Efficient and robust detection of multipartite Greenberger-Horne-Zeilinger-like states (1902.07869v1)

Abstract: Entanglement is a key resource for quantum information processing. A widely used tool for detecting entanglement is entanglement witness, where the measurement of the witness operator is guaranteed to be positive for all separable states and can be negative for certain entangled states. In reality, due to the exponentially increasing the Hilbert-space dimension with respective to the system size, it is very challenging to construct an efficient entanglement witness for general multipartite entangled states. For $N$-partite Greenberger-Horne-Zeilinger (GHZ)-like states, the most robust witness scheme requires $N+1$ local measurement settings and can tolerate up to $1/2$ white noise.
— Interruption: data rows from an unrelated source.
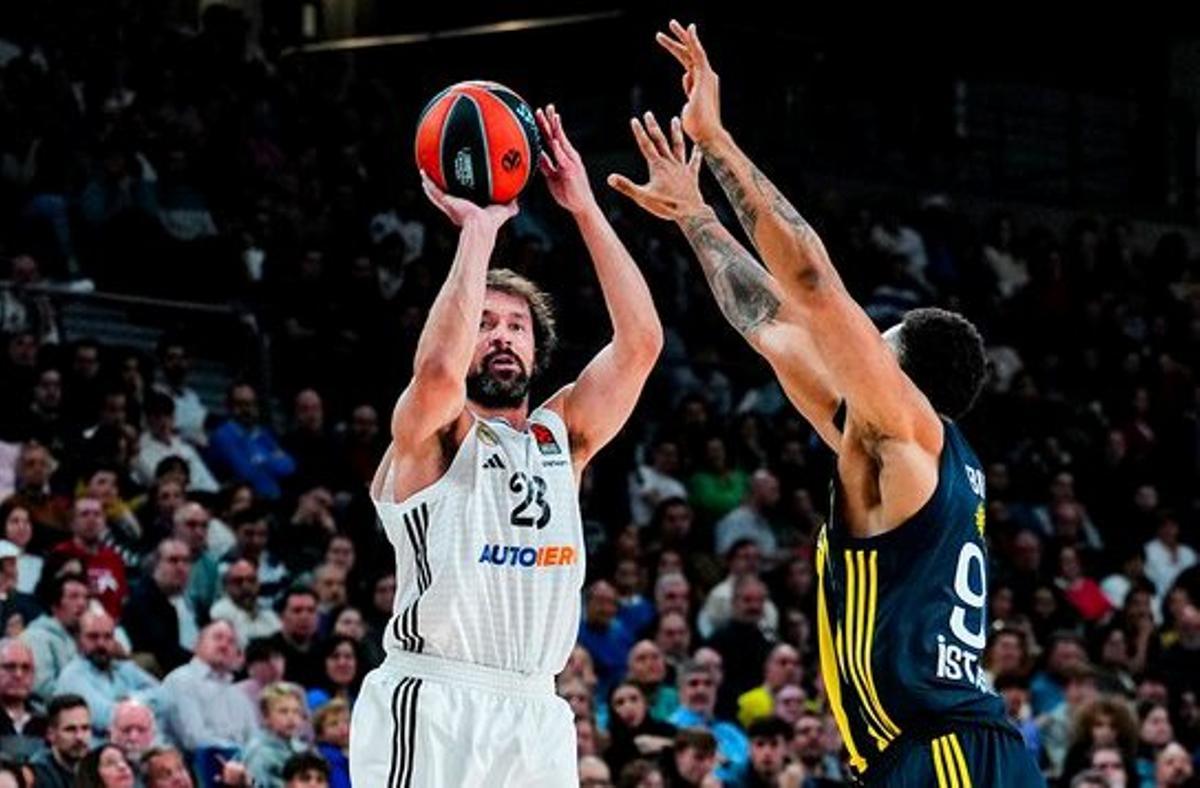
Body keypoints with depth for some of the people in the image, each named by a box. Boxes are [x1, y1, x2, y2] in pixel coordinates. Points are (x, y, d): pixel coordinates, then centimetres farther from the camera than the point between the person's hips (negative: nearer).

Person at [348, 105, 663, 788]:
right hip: (432, 708, -6)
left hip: (535, 713, 6)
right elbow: (439, 367, -24)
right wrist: (478, 230, -15)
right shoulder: (431, 436, 0)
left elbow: (640, 340, 6)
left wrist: (585, 208, 2)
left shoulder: (561, 435, 16)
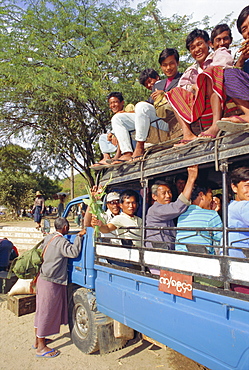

As a comparison, the most efficient witness for GHZ-like states only needs two local measurement settings and can tolerate up to $1/3$ white noise. There is a trade-off between the realization efficiency, the number of measurement settings, and the detection robustness, the maximally tolerable white noise. In this work, we study this trade-off by proposing a family of entanglement witnesses with $k$ ($2\le k\le N+1$) local measurement settings. Considering symmetric local measurements, we calculate the maximal tolerable noise for any given number of measurement settings. Consequently, we design the optimal witness with a minimal number of settings for any given level of white noise. Our theoretical analysis can be applied to other multipartite entangled states with a strong symmetry. Our witnesses can be easily implemented in experiment and applied in practical multipartite entanglement detection under different noise conditions.